Partnerships between government and private agencies is also an excellent idea. Recognition of volunteer generosity is highly desirable.

But the notion _ voiced by all too many at the summit _ that volunteer service can make up for the decline of”big government”is absolute nonsense. In an era when America is persecuting immigrants and the poor with welfare reform, it’s foolish to think private organizations and volunteers can make up the difference.

Yet this paradigm _ private vs. public _ is the one the media used when reporting on the summit because too many of them fail to understand the current situation.

Only a fool would think, for example, that private efforts are going to solve the problems of poverty and inequality in America. Those issues have nothing to do with volunteering.


But the volunteer movement does prove one thing: Americans are far more generous than the bunch of mean-spirited Neanderthals now running Congress.

Americans continue to have the highest volunteering rates in the world.
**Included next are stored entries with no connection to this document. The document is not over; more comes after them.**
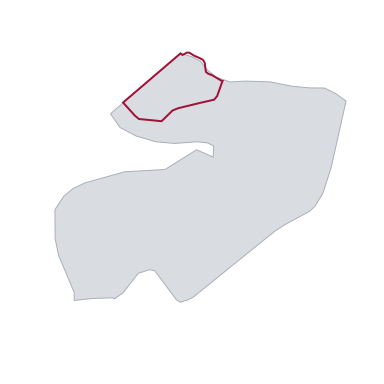 location of Ali Sabieh within Djibouti, rotated 197°
{"feature_id": "DJI-1566", "entity_name": "Ali Sabieh", "entity_type": "Region", "adm_level": 1, "iso_a3": "DJI", "parent_name": "Djibouti", "parent_adm1": "", "projection": "mercator", "projection_center": [42.821, 11.228], "detail": "fine", "context": "in_parent", "style": "outline", "palette": "rose", "viewbox_px": 384, "rotation_deg": 197, "n_neighbors": 0, "source": "natural_earth", "source_scale": "10m", "svg_char_len": 1191}
<svg xmlns="http://www.w3.org/2000/svg" viewBox="0 0 384 384"><g transform="rotate(197 192 192)"><path d="M292.8,243.0L279.6,263.9L262.6,290.7L243.4,321.1L231.3,321.3L222.0,319.6L215.6,314.4L202.4,308.8L187.5,308.4L173.3,313.7L149.3,320.2L127.6,322.3L110.1,325.9L95.6,330.2L82.6,327.9L71.3,324.0L68.8,291.7L66.1,256.6L66.4,229.1L70.4,213.9L73.9,208.0L94.4,187.1L101.5,178.5L125.0,143.8L145.0,114.1L160.1,91.8L164.7,87.4L171.0,83.2L175.5,84.4L204.7,105.9L209.8,105.3L219.6,98.6L228.4,75.6L234.7,67.3L237.3,67.5L256.0,61.1L273.0,53.8L275.2,61.4L300.9,92.2L309.3,107.4L317.9,135.1L313.4,150.5L306.7,160.6L296.8,169.6L262.5,191.6L224.4,205.6L200.1,233.6L182.0,231.7L184.7,242.3L191.5,243.5L202.0,241.5L223.0,233.3L241.6,229.4L261.7,229.2L279.9,232.7L292.8,243.0Z" fill="#d9dde1" stroke="#a8b0b8" stroke-width="1"/><path d="M284.1,257.4L243.5,321.2L241.1,320.3L239.6,321.7L238.0,323.6L235.8,324.4L233.8,324.1L230.0,323.0L223.7,322.3L220.2,321.6L217.7,319.4L213.8,310.9L210.9,309.8L207.2,309.6L196.3,307.0L195.2,307.1L195.3,306.7L196.0,291.0L197.9,286.7L210.3,279.6L229.7,268.1L234.4,264.3L241.8,250.8L264.1,246.3L268.9,248.3L284.1,257.4Z" fill="none" stroke="#9f1239" stroke-width="2"/></g></svg>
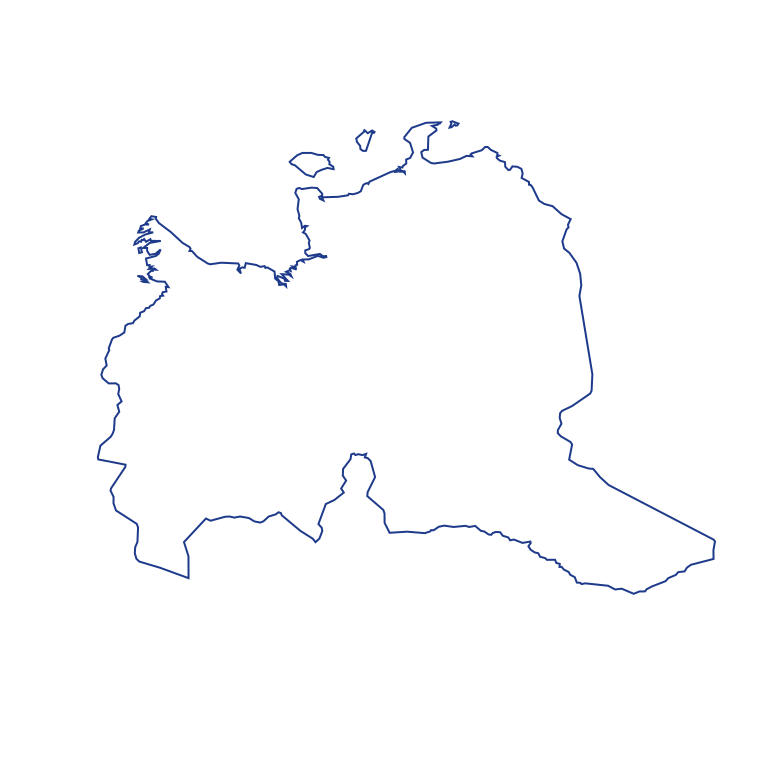 the district of Quissanga, Cabo Delgado, Mozambique, rotated 259°
{"feature_id": "85939544B35031207172791", "entity_name": "Quissanga", "entity_type": "district", "adm_level": 2, "iso_a3": "MOZ", "parent_name": "Mozambique", "parent_adm1": "Cabo Delgado", "projection": "equal_earth", "projection_center": [40.396, -12.576], "detail": "fine", "context": "isolated", "style": "outline", "palette": "blue", "viewbox_px": 768, "rotation_deg": 259, "n_neighbors": 0, "source": "geoboundaries", "source_scale": "gbopen_adm2", "svg_char_len": 6164}
<svg xmlns="http://www.w3.org/2000/svg" viewBox="0 0 768 768"><g transform="rotate(259 384 384)"><path d="M149.4,674.1L158.1,675.7L166.3,678.9L168.4,677.8L242.0,585.2L251.3,578.3L260.7,573.2L262.2,568.3L267.4,558.7L274.4,551.3L288.7,557.1L291.5,556.0L298.9,547.6L302.6,545.2L305.6,545.9L311.1,550.6L317.2,550.0L321.7,551.3L323.7,553.7L326.5,564.5L335.3,584.6L337.8,586.5L353.8,590.4L433.1,592.6L443.3,596.5L454.9,597.6L466.2,596.1L477.4,591.0L482.6,586.6L490.0,586.3L500.9,592.7L502.5,595.0L505.3,595.0L510.2,598.7L516.9,590.6L526.4,583.4L530.1,575.8L534.5,571.1L548.8,567.3L551.5,565.9L551.9,564.4L554.6,564.9L560.0,558.4L564.2,560.3L569.0,559.9L571.8,556.3L573.1,551.6L570.2,548.6L570.3,546.9L574.2,544.5L578.7,545.1L581.2,540.3L584.4,537.8L585.7,538.0L586.2,540.5L587.2,538.9L589.1,539.4L593.4,533.6L596.8,531.1L597.4,528.5L594.8,524.6L593.7,514.2L592.9,512.9L590.6,514.2L592.2,508.6L590.4,501.5L590.0,489.4L590.9,475.2L592.1,472.2L598.9,465.0L604.5,464.8L606.1,468.0L605.5,471.8L618.5,474.8L622.9,483.9L624.7,484.0L628.2,480.4L628.3,486.3L629.5,486.9L629.0,488.4L630.0,489.6L632.4,475.1L630.2,460.2L622.4,451.0L620.6,450.8L615.7,455.6L605.8,456.7L600.9,452.8L600.1,448.6L596.1,447.9L594.5,444.3L593.0,443.4L594.2,440.2L589.9,441.4L588.9,444.9L586.9,444.7L588.6,443.6L589.6,439.4L592.5,438.3L591.6,436.7L589.9,437.0L590.2,434.8L591.1,434.7L590.8,430.9L585.4,408.4L583.3,406.8L584.4,405.9L584.2,403.6L583.1,401.4L577.6,398.0L576.5,394.6L576.2,389.8L577.4,385.9L576.1,384.7L576.5,374.7L579.1,358.6L575.8,359.5L578.0,356.4L580.1,356.0L580.7,359.3L582.6,359.6L589.1,355.8L590.6,350.3L591.0,340.6L592.6,338.2L592.2,335.4L588.5,333.4L581.6,335.6L572.2,332.5L565.1,333.0L563.1,332.0L558.0,333.5L552.8,333.3L554.4,336.5L553.7,338.5L552.8,336.3L550.3,335.8L548.2,333.4L546.3,335.8L539.0,338.3L536.9,337.1L531.7,337.2L530.7,336.1L530.2,332.2L527.4,331.7L524.1,333.9L523.9,345.8L520.9,348.8L520.7,351.6L519.6,351.6L519.5,348.6L522.4,343.6L520.7,333.6L521.8,327.9L519.3,328.4L521.6,325.6L520.5,321.8L517.6,321.5L517.3,319.7L515.7,319.6L516.6,317.1L513.0,320.0L515.9,314.8L515.2,313.6L512.8,313.9L513.6,312.7L512.8,309.3L510.0,313.0L507.2,313.7L509.6,311.3L511.3,304.5L503.5,309.4L504.1,306.6L506.6,306.1L510.4,300.1L508.7,299.2L504.0,301.5L502.1,302.9L501.0,306.7L498.5,306.5L500.8,305.0L501.2,300.0L504.9,300.0L508.3,297.3L515.3,298.0L520.7,291.7L520.6,289.7L522.5,289.3L522.6,285.0L525.2,281.4L529.0,271.4L524.7,269.4L525.5,267.0L524.6,264.0L519.8,264.7L524.2,261.9L527.8,264.6L530.1,263.9L534.1,247.4L534.7,236.2L535.9,234.0L544.4,225.0L551.2,220.8L551.7,218.5L553.8,219.9L555.5,219.3L560.8,213.3L574.0,203.6L585.0,193.7L589.8,191.5L591.4,192.2L593.1,187.7L590.9,185.2L589.9,187.5L589.1,182.8L587.4,180.9L585.3,183.7L586.2,179.9L585.4,175.5L583.1,174.3L582.6,177.7L581.2,172.6L579.6,171.6L578.7,176.9L580.4,183.6L577.7,182.1L576.9,186.4L576.3,178.3L574.3,171.5L571.1,166.9L568.6,165.6L569.2,169.0L570.8,170.9L570.0,172.7L571.7,173.6L571.2,174.9L572.1,176.2L569.0,177.6L570.7,182.3L569.0,182.5L567.0,192.2L567.2,181.0L563.5,173.5L562.7,177.4L559.8,176.9L555.5,178.6L555.4,184.5L558.7,190.4L554.8,187.7L553.2,184.3L552.6,174.3L545.8,174.2L545.5,176.6L543.8,176.1L543.6,178.5L541.8,175.4L541.2,180.7L539.7,182.0L540.5,178.4L539.2,178.5L539.5,176.9L537.0,173.1L534.1,174.7L532.8,177.1L533.4,174.0L532.3,174.2L528.0,180.8L526.2,188.4L520.2,190.9L521.0,188.3L516.3,188.1L516.3,184.4L514.6,183.2L512.9,184.0L513.0,181.0L510.8,180.2L509.5,176.1L506.0,172.8L505.3,169.5L503.6,167.8L504.0,165.0L501.2,162.3L500.5,158.3L497.0,157.1L493.9,151.1L491.6,149.2L491.8,144.4L490.5,141.3L484.1,138.9L481.9,133.5L481.0,127.0L479.6,125.5L471.6,120.6L469.7,120.8L462.1,115.3L455.1,115.3L452.0,111.0L447.0,108.3L443.3,108.9L437.1,113.9L435.8,120.9L433.6,123.2L429.9,123.2L424.8,121.2L417.0,123.1L414.3,118.3L407.3,118.8L401.7,113.1L390.4,110.2L386.7,107.9L384.3,105.6L377.6,93.9L366.7,89.1L364.5,89.1L354.1,114.9L351.9,114.2L333.7,96.2L331.5,95.2L324.8,97.0L318.4,95.7L311.0,96.8L293.9,114.6L290.1,115.2L275.9,111.8L271.4,108.7L265.5,107.1L259.7,107.6L256.4,109.9L246.3,129.2L230.7,155.1L252.3,159.2L267.0,157.5L285.9,183.5L282.9,187.7L284.0,202.6L283.4,207.1L281.4,211.6L281.4,217.4L278.2,225.8L273.9,230.5L271.6,236.0L272.2,239.4L275.9,245.5L276.7,252.8L278.2,256.1L276.9,258.2L274.6,258.6L255.7,274.0L245.7,284.6L241.8,286.6L244.6,291.1L251.5,295.4L254.9,295.4L259.0,292.9L277.3,304.0L279.6,313.1L285.1,323.8L289.6,322.0L296.4,328.4L301.8,326.1L308.4,327.6L316.5,336.7L321.2,338.5L321.5,341.3L319.7,342.4L320.0,345.5L318.3,349.3L318.8,353.1L315.6,351.2L314.2,354.0L310.9,356.2L294.3,357.5L281.0,347.3L277.1,346.2L260.5,359.3L256.8,359.8L247.6,358.1L236.9,361.1L234.6,378.6L229.8,395.6L230.5,401.3L231.5,402.2L231.0,405.0L233.4,410.4L233.5,416.1L230.4,424.9L229.2,437.0L227.4,440.3L227.3,446.4L221.3,451.2L220.1,454.3L216.4,457.9L215.5,460.4L217.0,462.4L217.4,465.7L216.3,469.8L212.4,471.6L209.6,476.8L206.5,478.0L206.5,481.9L201.6,489.6L201.4,497.6L200.0,497.7L197.1,494.8L193.4,496.3L190.0,499.7L188.4,503.2L184.7,504.2L182.3,509.0L180.3,510.4L178.8,518.4L175.5,519.0L173.9,522.2L170.9,521.4L170.6,523.5L167.6,525.1L164.2,529.4L161.2,530.4L158.0,534.4L152.3,535.4L151.3,538.8L149.9,539.7L149.9,543.6L143.2,565.5L138.2,571.7L137.7,578.3L130.4,589.1L131.6,595.1L130.6,600.6L132.4,602.6L134.2,608.6L136.7,622.7L139.2,626.0L140.9,634.0L143.2,637.0L142.7,643.3L146.0,646.4L148.0,651.0L149.4,674.1ZM620.3,368.2L621.6,362.7L624.7,356.8L626.4,348.0L625.0,342.2L620.1,333.8L617.4,335.2L615.8,338.2L604.6,347.2L600.6,354.5L604.9,358.3L606.1,363.4L606.9,369.7L604.5,375.5L607.1,375.6L610.1,372.3L612.4,373.0L614.9,371.8L616.4,373.1L618.2,369.4L620.3,368.2ZM630.3,403.6L626.7,403.7L622.3,406.0L619.1,405.7L616.9,407.8L616.3,410.8L633.1,420.4L632.4,422.0L633.2,422.8L635.1,420.7L633.3,415.9L637.6,412.8L635.8,413.1L630.3,403.6ZM626.8,499.9L623.2,497.3L623.2,499.3L625.2,502.9L623.9,503.7L623.9,505.3L625.4,506.8L628.9,501.1L628.6,499.4L626.8,499.9ZM564.1,168.8L559.3,168.7L559.5,171.5L564.5,171.4L564.1,168.8ZM535.7,167.5L537.2,162.6L534.8,166.1L533.2,165.7L532.2,170.2L535.7,167.5ZM528.9,171.6L531.0,170.1L530.8,166.3L530.2,167.1L528.9,171.6Z" fill="none" stroke="#1e3a8a" stroke-width="2"/></g></svg>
These rates have increased since 1980 and represent an almost incredible amount of generosity.

Another aspect of American volunteering overlooked at the summit is that religion plays an important part in the decisions of the men and women who give their time to the service of others.

Indeed if the rates of church attendance and membership in church-related organizations were the same in the United States as they are in Germany, American volunteer rates would fall from 50 percent to 30 percent. The advantage of the United States over other countries in generating volunteers is attributable almost entirely to religion.

For those wanting to understand volunteering in America, they can do no better than to look at religion, and the Catholic schools.